CDC DELETES controversial guidelines for hospital hazmat suits to battle Ebola

This suit was state-of-the art in 2002, but now the CDC isn't sure what to recommend for doctors and nurses who treat Ebola patientsDaily Mail – by David Martosko

The Centers for Disease Control and Prevention quietly deleted its advice to hospitals on Sunday covering what kind of ‘personal protective equipment’ – the hazmat suits known as PPE – health care workers should wear around possible or confirmed Ebola patients.

The changes to the CDC’s website were made Saturday, the same day the embattled agency issued new overall guidelines about what kind of care Ebola sufferers should receive in hospitals.  

‘Don’t have any physical contact with the patient (e.g., perform examination, collect clinical samples, position for x-rays) without first putting on appropriate PPE,’ the new advice reads.’

‘Don’t allow family members to visit without putting on appropriate PPE,’ the CDC adds

As a result of the changes the CDC is now telling hospitals to make sure hazmat suits are used, but leaving them without information about what kinds of equipment provides the best protection.

Dr. Anthony Fauci, the director of the National Institute of Allergy and Infectious Diseases, said Sunday that new guidelines would include a requirement that Ebola hazmat suits must be worn ‘with no skin showing.’

The previous CDC advice included a note about ‘re-useable’ hazmat suits, which the CDC said must be ‘cleaned and disinfected according to the manufacturer’s reprocessing instructions and hospital policies.’

Concerns about the reuse of supplies during disease outbreaks were common 10 to 15 years ago when fear of mad cow disease gripped the United States and Great Britain.

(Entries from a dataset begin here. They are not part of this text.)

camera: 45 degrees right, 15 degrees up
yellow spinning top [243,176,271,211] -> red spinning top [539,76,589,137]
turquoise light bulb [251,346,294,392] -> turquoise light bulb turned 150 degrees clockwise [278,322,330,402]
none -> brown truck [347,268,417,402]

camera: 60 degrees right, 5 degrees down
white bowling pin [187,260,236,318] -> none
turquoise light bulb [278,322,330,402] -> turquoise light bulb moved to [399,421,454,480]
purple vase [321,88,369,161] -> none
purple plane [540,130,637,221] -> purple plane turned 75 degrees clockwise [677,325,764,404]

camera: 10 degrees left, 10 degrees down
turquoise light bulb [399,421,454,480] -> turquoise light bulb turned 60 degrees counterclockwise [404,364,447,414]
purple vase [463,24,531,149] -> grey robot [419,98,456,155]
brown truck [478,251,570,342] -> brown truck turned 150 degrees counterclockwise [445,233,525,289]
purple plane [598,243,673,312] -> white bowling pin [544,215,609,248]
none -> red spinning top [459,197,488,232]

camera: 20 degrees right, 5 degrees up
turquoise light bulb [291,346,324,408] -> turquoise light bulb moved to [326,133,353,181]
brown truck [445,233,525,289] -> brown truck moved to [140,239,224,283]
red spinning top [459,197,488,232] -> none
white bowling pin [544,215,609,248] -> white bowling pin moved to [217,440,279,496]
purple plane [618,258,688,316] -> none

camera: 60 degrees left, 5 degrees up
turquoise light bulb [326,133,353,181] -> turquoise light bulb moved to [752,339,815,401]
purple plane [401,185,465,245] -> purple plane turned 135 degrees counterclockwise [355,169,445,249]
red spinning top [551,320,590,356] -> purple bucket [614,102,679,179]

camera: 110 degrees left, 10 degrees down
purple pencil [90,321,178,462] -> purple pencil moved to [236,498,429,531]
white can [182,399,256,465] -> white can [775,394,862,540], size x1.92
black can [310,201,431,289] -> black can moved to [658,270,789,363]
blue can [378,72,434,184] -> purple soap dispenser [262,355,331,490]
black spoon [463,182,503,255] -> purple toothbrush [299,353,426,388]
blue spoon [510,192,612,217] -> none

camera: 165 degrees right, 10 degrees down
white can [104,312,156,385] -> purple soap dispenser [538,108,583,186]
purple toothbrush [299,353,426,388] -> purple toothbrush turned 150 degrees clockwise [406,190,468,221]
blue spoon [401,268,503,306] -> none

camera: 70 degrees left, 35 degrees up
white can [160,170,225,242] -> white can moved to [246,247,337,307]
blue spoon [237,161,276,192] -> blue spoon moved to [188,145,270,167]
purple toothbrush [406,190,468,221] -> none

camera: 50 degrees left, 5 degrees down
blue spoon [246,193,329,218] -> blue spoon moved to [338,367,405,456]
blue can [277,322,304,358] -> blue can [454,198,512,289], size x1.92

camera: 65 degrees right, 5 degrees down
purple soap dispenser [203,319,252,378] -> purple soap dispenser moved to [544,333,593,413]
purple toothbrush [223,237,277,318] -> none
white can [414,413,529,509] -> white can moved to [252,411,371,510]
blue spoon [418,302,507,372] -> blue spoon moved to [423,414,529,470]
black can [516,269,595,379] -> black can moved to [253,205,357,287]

In that case, doctors feared that surgical instruments could transmit the brain-wasting ailment from one patient to another if they weren’t put in an autoclave – a sterilization pressure chamber – at the highest possible temperatures.

Ebola, a virus first documented in Africa in 1976, has killed thousands in three western African nations this year.

Three confirmed cases have been diagnosed in the United States – enough to cause public panics and force hospitals to rethink their approach to treating the illness.

Two of those diagnosed patients, nurses Amber Vinson and Nina Pham, cared for Ebola patient Thomas Duncan. They wore face shields, protective footwear and full hazmat suits, but contracted the disease anyway.

A third nurse, Briana Aguirre, told am NBC interviewer that she worked at the same hospital as Pham and Vinson, and cared for them when they fell ill.

Health care workers, she said, were not told what kind of hazmat suits to wear.

Aguirre was outraged when her own suit didn’t cover her neck, and a supervisor told her to seal the gap with strips of ordinary tape.

Ebola is spread through contact with bodily fluids like blood, sweat and saliva, making health care facilities an ideal place for transmission to occur.

Changes to the CDC’s website were first spotted by The Weekly Standard. The agency told that publication that new guidance would be issued ‘today or possibly tomorrow.’